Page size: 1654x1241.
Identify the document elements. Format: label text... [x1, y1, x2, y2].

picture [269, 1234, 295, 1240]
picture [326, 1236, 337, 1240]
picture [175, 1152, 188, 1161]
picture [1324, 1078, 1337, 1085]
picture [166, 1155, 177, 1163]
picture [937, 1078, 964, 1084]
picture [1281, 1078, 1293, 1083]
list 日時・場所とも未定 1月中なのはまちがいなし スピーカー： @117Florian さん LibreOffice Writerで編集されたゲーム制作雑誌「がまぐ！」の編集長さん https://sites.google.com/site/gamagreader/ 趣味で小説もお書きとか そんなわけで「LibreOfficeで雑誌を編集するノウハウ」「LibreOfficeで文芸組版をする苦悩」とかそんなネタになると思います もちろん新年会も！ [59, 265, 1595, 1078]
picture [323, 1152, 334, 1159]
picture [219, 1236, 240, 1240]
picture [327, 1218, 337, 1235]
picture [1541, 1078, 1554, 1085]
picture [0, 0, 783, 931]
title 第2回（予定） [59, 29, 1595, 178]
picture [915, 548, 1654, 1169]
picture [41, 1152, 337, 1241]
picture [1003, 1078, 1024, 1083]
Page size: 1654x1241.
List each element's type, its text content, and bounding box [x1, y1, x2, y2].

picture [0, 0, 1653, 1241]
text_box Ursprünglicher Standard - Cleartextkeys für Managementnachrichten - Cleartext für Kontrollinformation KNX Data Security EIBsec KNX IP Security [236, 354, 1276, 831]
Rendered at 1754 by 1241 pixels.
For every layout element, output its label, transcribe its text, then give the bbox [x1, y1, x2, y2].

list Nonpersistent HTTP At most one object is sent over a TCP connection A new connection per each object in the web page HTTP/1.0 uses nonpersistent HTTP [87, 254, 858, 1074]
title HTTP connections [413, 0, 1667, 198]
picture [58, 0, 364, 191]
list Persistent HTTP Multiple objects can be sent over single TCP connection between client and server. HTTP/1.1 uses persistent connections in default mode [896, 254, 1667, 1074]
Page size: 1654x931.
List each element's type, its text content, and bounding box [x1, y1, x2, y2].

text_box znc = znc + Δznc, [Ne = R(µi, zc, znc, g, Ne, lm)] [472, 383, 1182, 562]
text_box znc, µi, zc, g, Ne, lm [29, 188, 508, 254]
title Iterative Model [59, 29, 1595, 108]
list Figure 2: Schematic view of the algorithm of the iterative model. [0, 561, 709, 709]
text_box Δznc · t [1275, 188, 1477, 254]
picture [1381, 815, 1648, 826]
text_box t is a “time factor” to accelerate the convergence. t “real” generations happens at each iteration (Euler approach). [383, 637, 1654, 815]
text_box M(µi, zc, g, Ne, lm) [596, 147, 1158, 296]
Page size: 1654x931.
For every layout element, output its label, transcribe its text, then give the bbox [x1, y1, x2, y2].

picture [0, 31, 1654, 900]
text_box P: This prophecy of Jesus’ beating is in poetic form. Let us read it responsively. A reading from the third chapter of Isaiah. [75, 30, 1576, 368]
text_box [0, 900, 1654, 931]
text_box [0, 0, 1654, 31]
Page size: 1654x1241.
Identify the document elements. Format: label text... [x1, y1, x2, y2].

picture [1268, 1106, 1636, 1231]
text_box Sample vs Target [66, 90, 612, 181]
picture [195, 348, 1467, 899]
......
• Problem details
Please lay out every line of the records above as a numbered list, leaving out the blank lines.

• Response
1. Page size: 1654x1241.
2. Identify the document elements. Format: label text... [x1, y1, x2, y2].
3. picture [269, 1234, 295, 1240]
4. picture [326, 1236, 337, 1240]
5. picture [175, 1152, 188, 1161]
6. picture [1324, 1078, 1337, 1085]
7. picture [166, 1155, 177, 1163]
8. picture [937, 1078, 964, 1084]
9. picture [1281, 1078, 1293, 1083]
10. list 日時・場所とも未定 1月中なのはまちがいなし スピーカー： @117Florian さん LibreOffice Writerで編集されたゲーム制作雑誌「がまぐ！」の編集長さん https://sites.google.com/site/gamagreader/ 趣味で小説もお書きとか そんなわけで「LibreOfficeで雑誌を編集するノウハウ」「LibreOfficeで文芸組版をする苦悩」とかそんなネタになると思います もちろん新年会も！ [59, 265, 1595, 1078]
11. picture [323, 1152, 334, 1159]
12. picture [219, 1236, 240, 1240]
13. picture [327, 1218, 337, 1235]
14. picture [1541, 1078, 1554, 1085]
15. picture [0, 0, 783, 931]
16. title 第2回（予定） [59, 29, 1595, 178]
17. picture [915, 548, 1654, 1169]
18. picture [41, 1152, 337, 1241]
19. picture [1003, 1078, 1024, 1083]
20. Page size: 1654x1241.
21. List each element's type, its text content, and bounding box [x1, y1, x2, y2].
22. picture [0, 0, 1653, 1241]
23. text_box Ursprünglicher Standard - Cleartextkeys für Managementnachrichten - Cleartext für Kontrollinformation KNX Data Security EIBsec KNX IP Security [236, 354, 1276, 831]
24. Rendered at 1754 by 1241 pixels.
25. For every layout element, output its label, transcribe its text, then give the bbox [x1, y1, x2, y2].
26. list Nonpersistent HTTP At most one object is sent over a TCP connection A new connection per each object in the web page HTTP/1.0 uses nonpersistent HTTP [87, 254, 858, 1074]
27. title HTTP connections [413, 0, 1667, 198]
28. picture [58, 0, 364, 191]
29. list Persistent HTTP Multiple objects can be sent over single TCP connection between client and server. HTTP/1.1 uses persistent connections in default mode [896, 254, 1667, 1074]
30. Page size: 1654x931.
31. List each element's type, its text content, and bounding box [x1, y1, x2, y2].
32. text_box znc = znc + Δznc, [Ne = R(µi, zc, znc, g, Ne, lm)] [472, 383, 1182, 562]
33. text_box znc, µi, zc, g, Ne, lm [29, 188, 508, 254]
34. title Iterative Model [59, 29, 1595, 108]
35. list Figure 2: Schematic view of the algorithm of the iterative model. [0, 561, 709, 709]
36. text_box Δznc · t [1275, 188, 1477, 254]
37. picture [1381, 815, 1648, 826]
38. text_box t is a “time factor” to accelerate the convergence. t “real” generations happens at each iteration (Euler approach). [383, 637, 1654, 815]
39. text_box M(µi, zc, g, Ne, lm) [596, 147, 1158, 296]
40. Page size: 1654x931.
41. For every layout element, output its label, transcribe its text, then give the bbox [x1, y1, x2, y2].
42. picture [0, 31, 1654, 900]
43. text_box P: This prophecy of Jesus’ beating is in poetic form. Let us read it responsively. A reading from the third chapter of Isaiah. [75, 30, 1576, 368]
44. text_box [0, 900, 1654, 931]
45. text_box [0, 0, 1654, 31]
46. Page size: 1654x1241.
47. Identify the document elements. Format: label text... [x1, y1, x2, y2].
48. picture [1268, 1106, 1636, 1231]
49. text_box Sample vs Target [66, 90, 612, 181]
50. picture [195, 348, 1467, 899]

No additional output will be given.